Every rational instinct urged Bilba to flee, to scramble back up the treacherous path to her cottage and bolt the door against whatever uncanny being had washed up on the shore.

 

She had heard the tales, of course—what Orcadian had not? Stories whispered around peat fires on cold nights, of the Finfolk who dwelled in their hidden realm of Finfolkaheem, sometimes venturing forth to claim unwary humans as slaves or spouses. 

 

Tales of their secret island of Eynhallow, which appeared from the mists only once a year, where ordinary mortals who set foot would find themselves trapped forever in its enchantments.

 

But the tales had never mentioned injured and helpless merfolk, cast ashore like flotsam.

 

The creature made another attempt to speak, and this time a sound emerged, a terrible, keening note that pierced the air like a blade of ice, causing Bilba to clap her hands over her ears in pain.

 

The cry hung in the mist for a moment before dissipating, leaving behind a silence more profound than before.

 

Then, with visible effort, the being raised one hand—long-fingered and webbed between the first joints—and pressed it against her own throat in frustration as she attempted to vocalise again.
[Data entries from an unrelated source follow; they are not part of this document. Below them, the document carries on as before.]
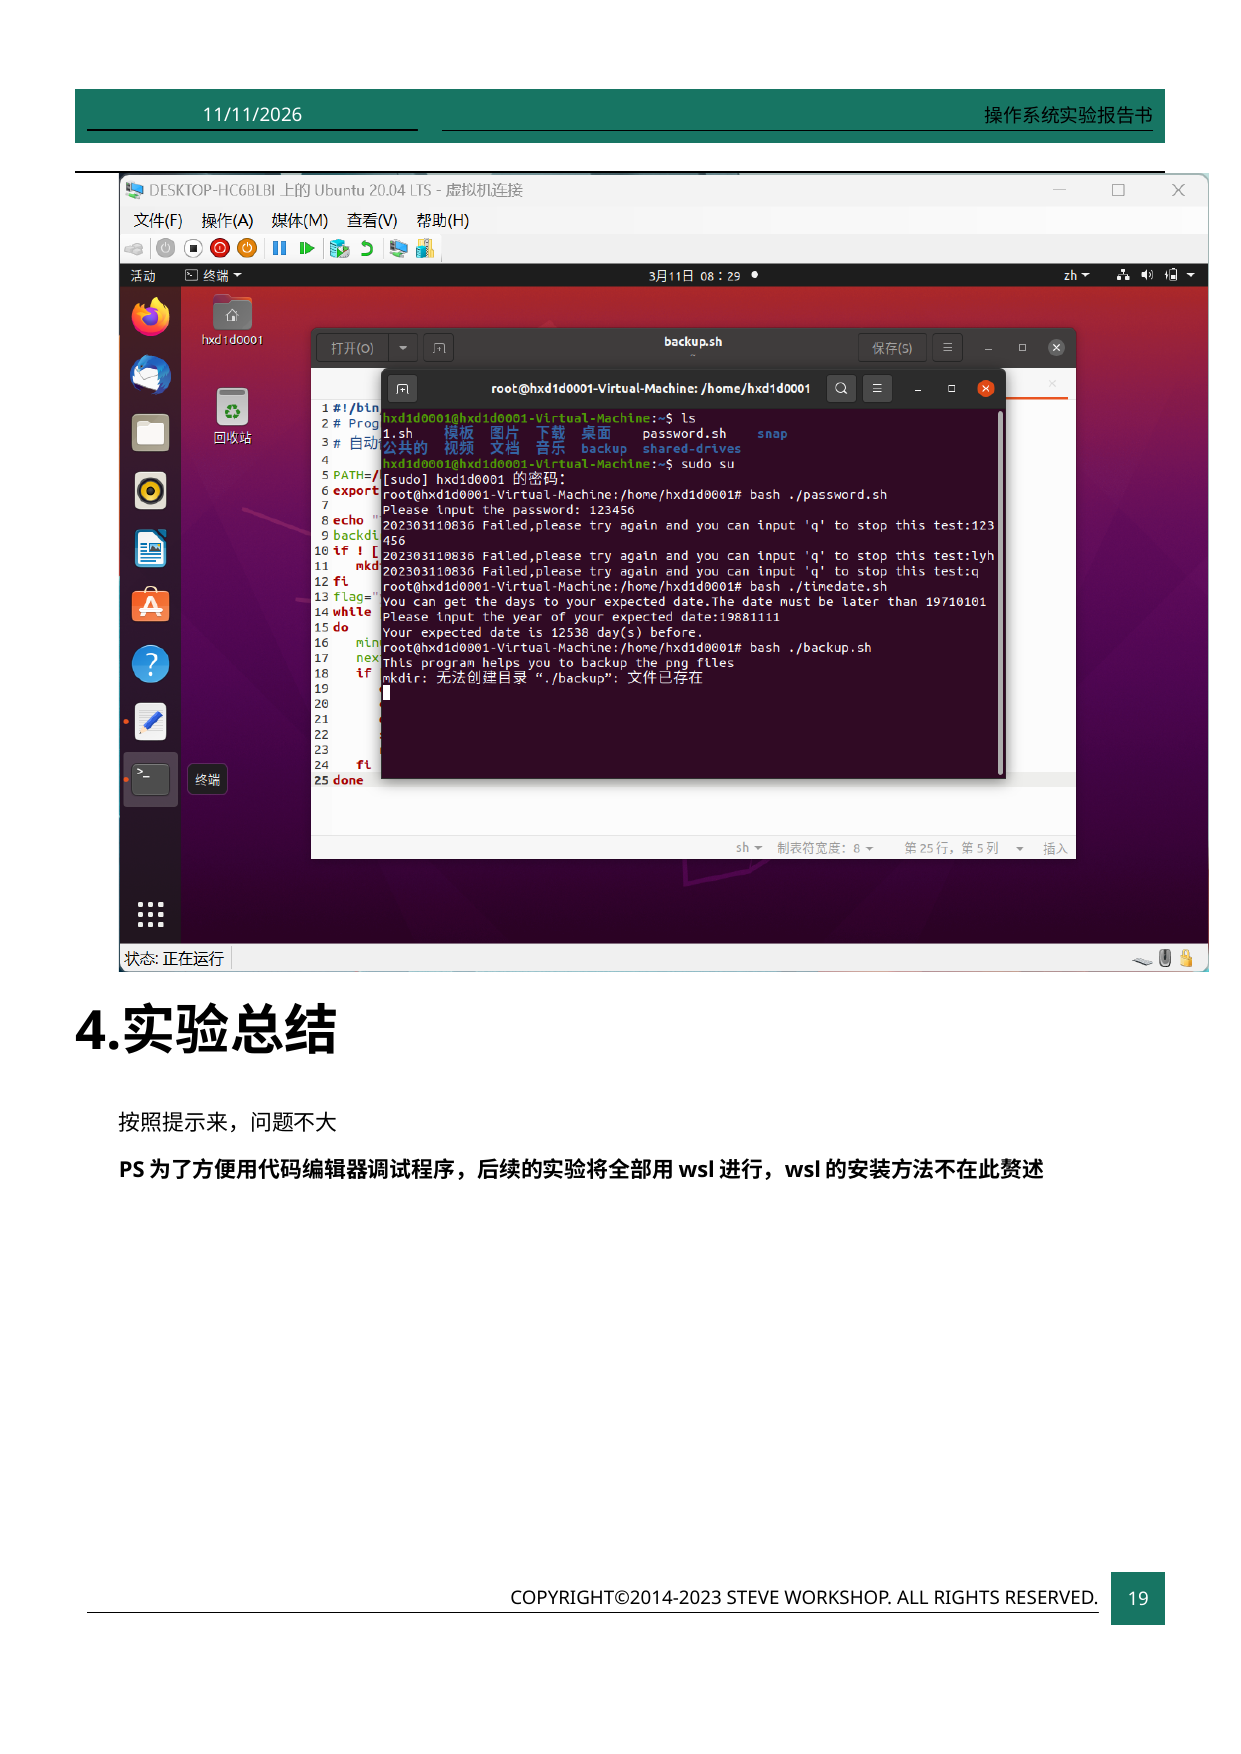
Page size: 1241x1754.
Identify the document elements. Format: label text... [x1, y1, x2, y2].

text 按照提示来，问题不大 [75, 1104, 1165, 1136]
text PS为了方便用代码编辑器调试程序，后续的实验将全部用wsl进行，wsl的安装方法不在此赘述 [75, 1152, 1165, 1184]
picture [118, 173, 1209, 972]
text 4.实验总结 [75, 987, 1165, 1065]
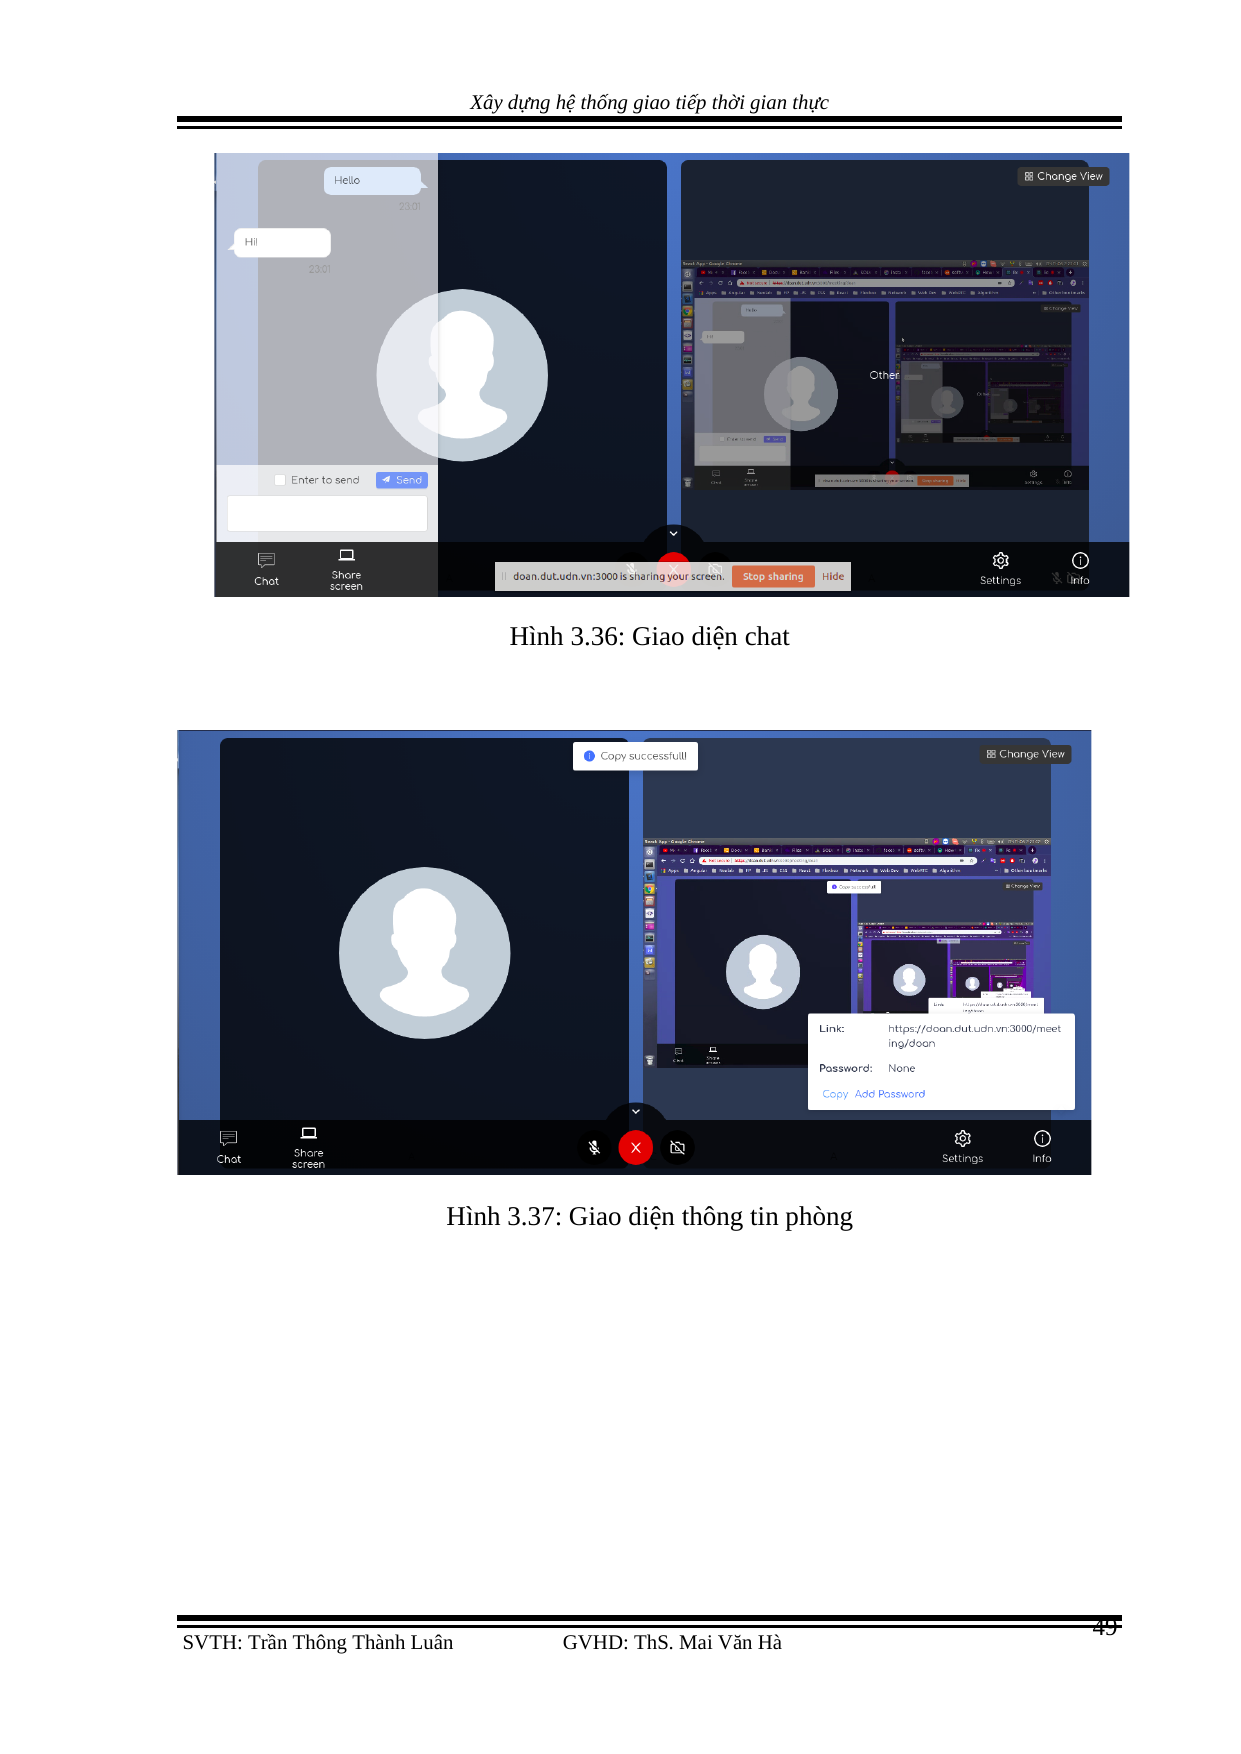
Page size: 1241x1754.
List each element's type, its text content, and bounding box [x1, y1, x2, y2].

picture [214, 153, 1130, 597]
picture [177, 730, 1092, 1175]
text Hình 3.5: Giao diện chat [177, 620, 1122, 652]
text Hình 3.6: Giao diện thông tin phòng [177, 1200, 1122, 1231]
When she couldn’t, she extended it toward Bilba in what might have been supplication or threat.

 

Later, when registering this moment in her journal, Bilba would be unable to explain what compelled her next action. She was not, by nature, an impulsive woman. Her life had been one of careful consideration, of weighing consequences against desires and invariably choosing the path of prudence. Perhaps it was the creature's eyes, which despite their alien nature conveyed a desperation that transcended the boundaries of species. 

 

Or perhaps it was simply that Bilba, who had spent a lifetime feeling herself unlike those around her, recognized in this otherworldly being a kindred spirit.

 

Whatever the cause, she reached out and took the offered hand.

 

The skin was cool but not cold, slick but not slimy, and possessed a subtle texture like the finest kid leather with a faint underlying pattern reminiscent of scales. The creature's grip tightened immediately, with surprising strength considering her apparent condition.

 

“I... I will help you”, Bilba promised. “Though I confess I know not how”.